Input records:

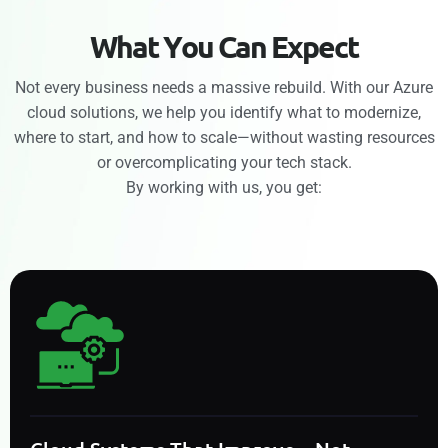
W
h
a
t
Y
o
u
C
a
n
E
x
p
e
c
t
Not every business needs a massive rebuild. With our Azure
cloud solutions, we help you identify what to modernize,
where to start, and how to scale—without wasting resources
or overcomplicating your tech stack.
By working with us, you get:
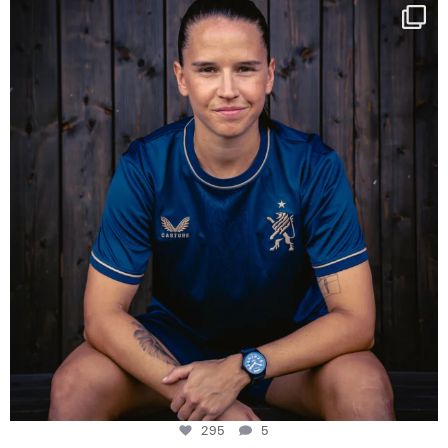
NIE USENAND GAH
Some anniversaries
...
295
5
295
5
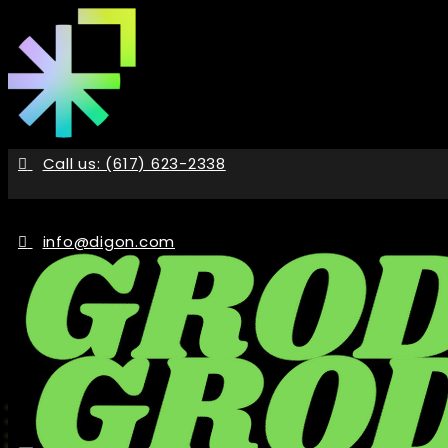
Skip
to
the
content
Call us: (617) 623-2338
info@digon.com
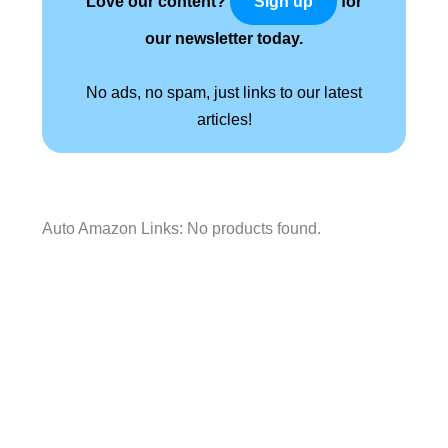
Love our content?
for
Sign up
our newsletter today.
No ads, no spam, just links to our latest
articles!
Auto Amazon Links: No products found.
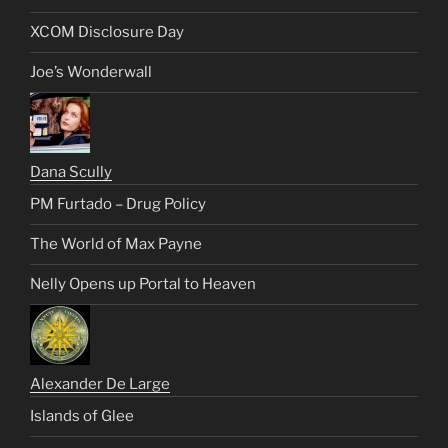
XCOM Disclosure Day
Joe’s Wonderwall
Dana Scully
PM Furtado – Drug Policy
The World of Max Payne
Nelly Opens up Portal to Heaven
Alexander De Large
Islands of Glee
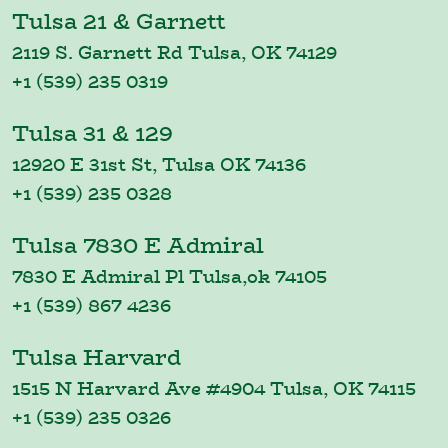
Tulsa 21 & Garnett
2119 S. Garnett Rd Tulsa, OK 74129
+1 (539) 235 0319
Tulsa 31 & 129
12920 E 31st St, Tulsa OK 74136
+1 (539) 235 0328
Tulsa 7830 E Admiral
7830 E Admiral Pl Tulsa,ok 74105
+1 (539) 867 4236
Tulsa Harvard
1515 N Harvard Ave #4904 Tulsa, OK 74115
+1 (539) 235 0326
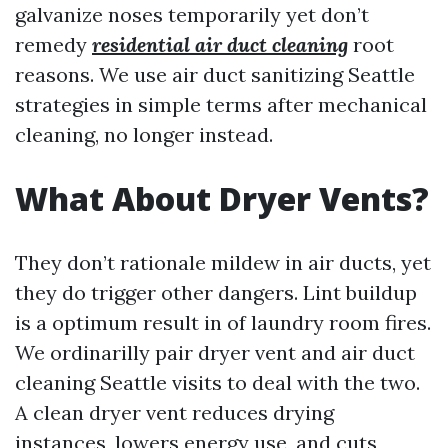
galvanize noses temporarily yet don’t
remedy
residential air duct cleaning
root
reasons. We use air duct sanitizing Seattle
strategies in simple terms after mechanical
cleaning, no longer instead.
What About Dryer Vents?
They don’t rationale mildew in air ducts, yet
they do trigger other dangers. Lint buildup
is a optimum result in of laundry room fires.
We ordinarilly pair dryer vent and air duct
cleaning Seattle visits to deal with the two.
A clean dryer vent reduces drying
instances, lowers energy use, and cuts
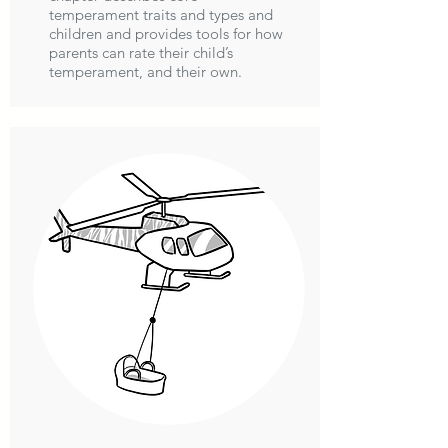
temperament traits and types and
children and provides tools for how
parents can rate their child’s
temperament, and their own.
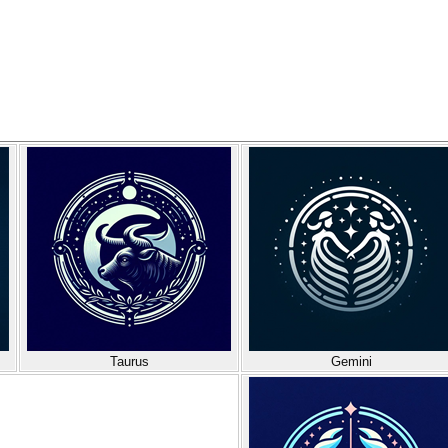
Taurus
Gemini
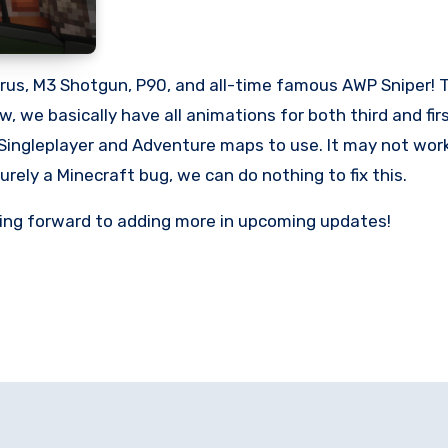
rus, M3 Shotgun, P90, and all-time famous AWP Sniper! T
raw, we basically have all animations for both third and 
Singleplayer and Adventure maps to use. It may not work 
urely a Minecraft bug, we can do nothing to fix this.
oking forward to adding more in upcoming updates!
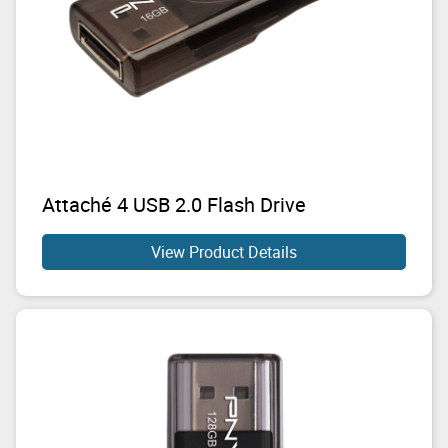
Attaché 4 USB 2.0 Flash Drive
View Product Details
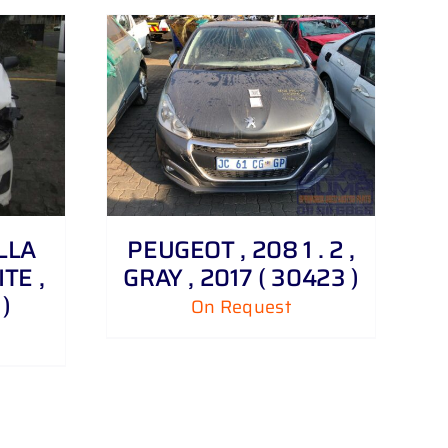
LLA
PEUGEOT , 208 1 . 2 ,
ITE ,
GRAY , 2017 ( 30423 )
)
On Request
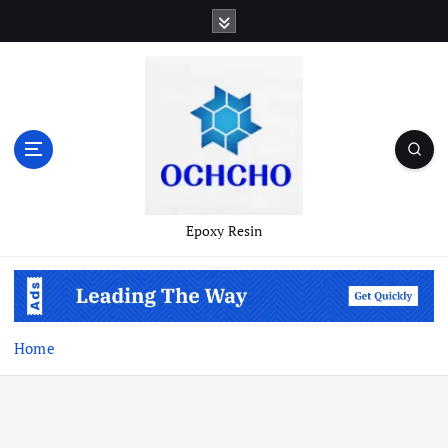
Skip
to
content
Epoxy Resin
Home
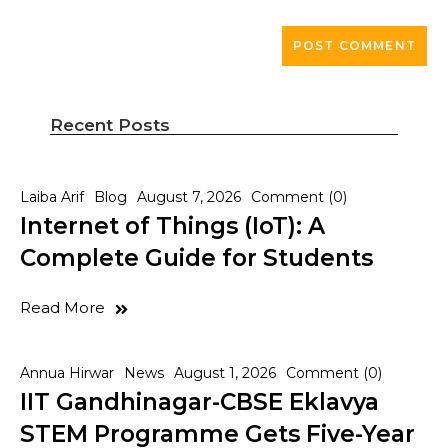
Recent Posts
Laiba Arif
Blog
August 7, 2026
Comment (0)
Internet of Things (IoT): A
Complete Guide for Students
Read More
Annua Hirwar
News
August 1, 2026
Comment (0)
IIT Gandhinagar-CBSE Eklavya
STEM Programme Gets Five-Year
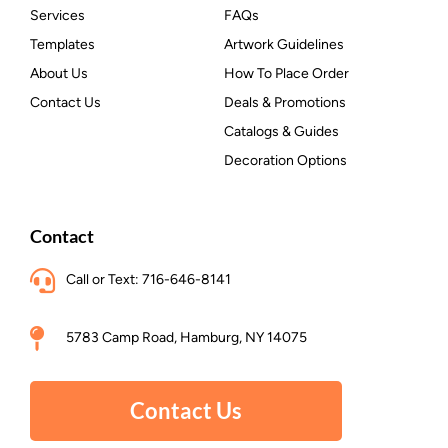
Services
FAQs
Templates
Artwork Guidelines
About Us
How To Place Order
Contact Us
Deals & Promotions
Catalogs & Guides
Decoration Options
Contact
Call or Text: 716-646-8141
5783 Camp Road, Hamburg, NY 14075
Contact Us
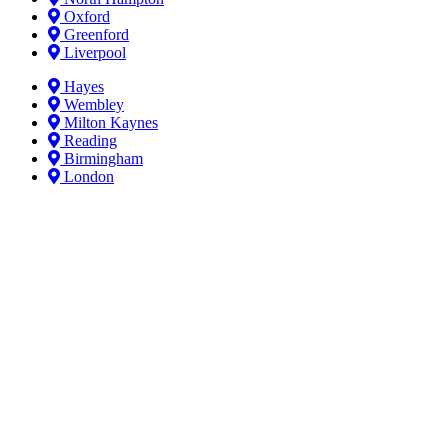
Oxford
Greenford
Liverpool
Hayes
Wembley
Milton Kaynes
Reading
Birmingham
London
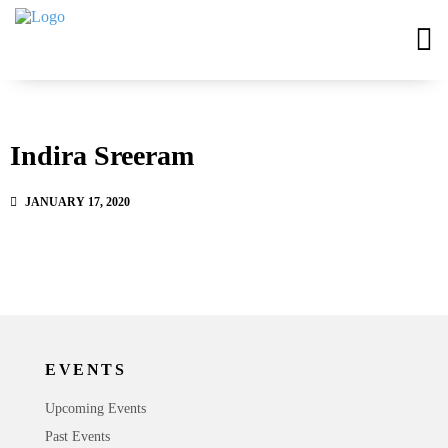
Indira Sreeram
JANUARY 17, 2020
EVENTS
Upcoming Events
Past Events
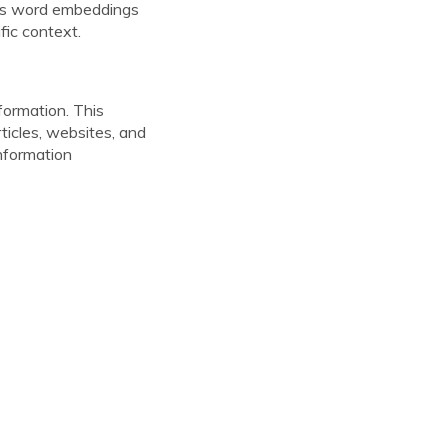
h as word embeddings
fic context.
formation. This
ticles, websites, and
information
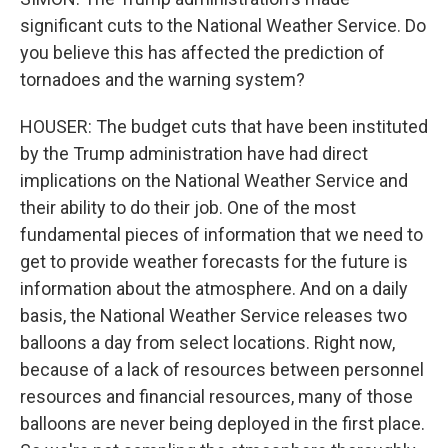
significant cuts to the National Weather Service. Do
you believe this has affected the prediction of
tornadoes and the warning system?
HOUSER: The budget cuts that have been instituted
by the Trump administration have had direct
implications on the National Weather Service and
their ability to do their job. One of the most
fundamental pieces of information that we need to
get to provide weather forecasts for the future is
information about the atmosphere. And on a daily
basis, the National Weather Service releases two
balloons a day from select locations. Right now,
because of a lack of resources between personnel
resources and financial resources, many of those
balloons are never being deployed in the first place.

What to do: Express the records from their start through the line containing "info@digon.com" as a JSON list of strings, one string per line and no blank lines. Leave the pictures out.

Finished exercise:
[
  "W",
  "h",
  "a",
  "t",
  "Y",
  "o",
  "u",
  "C",
  "a",
  "n",
  "E",
  "x",
  "p",
  "e",
  "c",
  "t",
  "Not every business needs a massive rebuild. With our Azure",
  "cloud solutions, we help you identify what to modernize,",
  "where to start, and how to scale—without wasting resources",
  "or overcomplicating your tech stack.",
  "By working with us, you get:",
  "NIE USENAND GAH",
  "Some anniversaries",
  "...",
  "295",
  "5",
  "295",
  "5",
  "Skip",
  "to",
  "the",
  "content",
  "Call us: (617) 623-2338",
  "info@digon.com"
]